START Supplied passage

# LanLan 2x2 mod.



## crazymanjimbo46 (May 15, 2010)

Just like a lot of other people I wanted more speed from my LanLan 2x2, I had a whole bunch of Eastsheen 2x2 parts laying around so I took the edges out and put them in instead of the LanLan edges. I feel a noticeable increase in speed.


----------



## Cyrus C. (May 15, 2010)

I'll try this. How do I get the edges out of my ES?


----------



## crazymanjimbo46 (May 16, 2010)

Mine was really loose so I could pop it with a pen. If you don't need the ES 2x2 anymore you can try cutting a big corner with it and it will prolly fall apart.


----------



## JeffDelucia (May 16, 2010)

The edges in the eastsheen are the same as the lanlan ones... The increase in speed was the difference between a broken in cubes and a not broken in cube. This mod is a waste of time just break in the lanlan.

END Supplied passage

**To do:**
a) Extract the part of the LanLan 2x2 thread from "Just like a" to "C. (May 15, 2010)", word for word.
b) Extend the LanLan 2x2 mod thread, starting after its final post.
The material that follows is separate from the LanLan 2x2 forum thread.

START Extracted material

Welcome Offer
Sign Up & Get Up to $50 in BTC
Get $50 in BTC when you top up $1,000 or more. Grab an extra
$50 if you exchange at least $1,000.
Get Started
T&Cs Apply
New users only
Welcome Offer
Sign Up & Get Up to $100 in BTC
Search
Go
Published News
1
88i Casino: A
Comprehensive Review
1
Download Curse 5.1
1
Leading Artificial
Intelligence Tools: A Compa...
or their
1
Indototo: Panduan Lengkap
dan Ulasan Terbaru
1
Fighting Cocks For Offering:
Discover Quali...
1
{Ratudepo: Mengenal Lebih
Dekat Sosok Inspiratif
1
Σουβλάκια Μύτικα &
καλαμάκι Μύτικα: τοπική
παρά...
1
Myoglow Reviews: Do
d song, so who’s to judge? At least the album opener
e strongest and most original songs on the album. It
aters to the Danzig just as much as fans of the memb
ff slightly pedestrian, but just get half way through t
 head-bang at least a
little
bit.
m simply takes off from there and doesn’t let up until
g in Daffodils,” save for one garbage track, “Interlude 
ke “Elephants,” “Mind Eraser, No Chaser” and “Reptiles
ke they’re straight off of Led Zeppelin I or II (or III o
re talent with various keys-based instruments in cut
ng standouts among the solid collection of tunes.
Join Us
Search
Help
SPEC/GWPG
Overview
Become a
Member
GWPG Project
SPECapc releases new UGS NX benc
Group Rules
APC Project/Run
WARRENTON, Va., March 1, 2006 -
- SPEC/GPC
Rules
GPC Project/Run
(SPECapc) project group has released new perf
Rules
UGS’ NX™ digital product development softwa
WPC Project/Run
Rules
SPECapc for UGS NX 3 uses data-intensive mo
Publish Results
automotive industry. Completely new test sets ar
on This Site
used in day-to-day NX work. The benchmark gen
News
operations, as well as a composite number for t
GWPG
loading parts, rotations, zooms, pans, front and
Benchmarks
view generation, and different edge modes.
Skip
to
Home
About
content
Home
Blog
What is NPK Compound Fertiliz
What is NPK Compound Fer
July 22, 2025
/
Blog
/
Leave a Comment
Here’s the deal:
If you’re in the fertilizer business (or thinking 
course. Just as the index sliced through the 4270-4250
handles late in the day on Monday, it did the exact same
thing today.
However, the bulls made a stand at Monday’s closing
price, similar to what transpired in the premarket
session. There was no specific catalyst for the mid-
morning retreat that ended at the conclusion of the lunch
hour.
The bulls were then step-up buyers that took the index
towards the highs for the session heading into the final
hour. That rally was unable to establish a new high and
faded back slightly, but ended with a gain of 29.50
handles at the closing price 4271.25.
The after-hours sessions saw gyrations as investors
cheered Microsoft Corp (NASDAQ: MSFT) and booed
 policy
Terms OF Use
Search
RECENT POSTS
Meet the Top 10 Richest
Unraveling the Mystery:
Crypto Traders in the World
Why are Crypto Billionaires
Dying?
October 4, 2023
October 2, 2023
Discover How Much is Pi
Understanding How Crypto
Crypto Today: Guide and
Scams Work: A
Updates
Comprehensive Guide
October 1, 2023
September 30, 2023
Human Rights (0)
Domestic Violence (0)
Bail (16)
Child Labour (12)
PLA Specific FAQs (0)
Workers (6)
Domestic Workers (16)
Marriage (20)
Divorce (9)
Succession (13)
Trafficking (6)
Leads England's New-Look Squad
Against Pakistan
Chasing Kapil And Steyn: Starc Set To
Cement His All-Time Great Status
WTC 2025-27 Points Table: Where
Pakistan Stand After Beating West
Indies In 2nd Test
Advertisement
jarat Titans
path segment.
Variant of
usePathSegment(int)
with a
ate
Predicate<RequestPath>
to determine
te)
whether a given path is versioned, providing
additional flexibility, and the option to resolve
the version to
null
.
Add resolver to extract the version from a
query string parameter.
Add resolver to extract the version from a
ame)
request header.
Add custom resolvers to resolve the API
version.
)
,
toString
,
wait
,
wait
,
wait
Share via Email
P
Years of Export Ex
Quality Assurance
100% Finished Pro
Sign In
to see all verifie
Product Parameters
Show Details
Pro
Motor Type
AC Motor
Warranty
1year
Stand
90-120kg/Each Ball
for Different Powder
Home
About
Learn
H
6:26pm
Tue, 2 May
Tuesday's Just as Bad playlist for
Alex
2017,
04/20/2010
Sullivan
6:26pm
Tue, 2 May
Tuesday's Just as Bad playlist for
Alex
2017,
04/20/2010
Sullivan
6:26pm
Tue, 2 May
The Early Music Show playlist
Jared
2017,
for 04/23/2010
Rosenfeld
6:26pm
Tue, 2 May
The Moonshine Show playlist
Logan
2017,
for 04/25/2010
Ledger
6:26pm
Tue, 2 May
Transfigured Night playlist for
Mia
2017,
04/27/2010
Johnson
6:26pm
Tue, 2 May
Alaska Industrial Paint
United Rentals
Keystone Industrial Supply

END Extracted material

**Answers to each task:**
a)
Just like a lot of other people I wanted more speed from my LanLan 2x2, I had a whole bunch of Eastsheen 2x2 parts laying around so I took the edges out and put them in instead of the LanLan edges. I feel a noticeable increase in speed.


----------



## Cyrus C. (May 15, 2010)

b)
----------



## crazymanjimbo46 (May 16, 2010)

JeffDelucia said:


> The edges in the eastsheen are the same as the lanlan ones... The increase in speed was the difference between a broken in cubes and a not broken in cube. This mod is a waste of time just break in the lanlan.



Actually I had done the same amount of solves on both.


----------



## Joseph Wong (Jan 6, 2013)

Are there any other mods?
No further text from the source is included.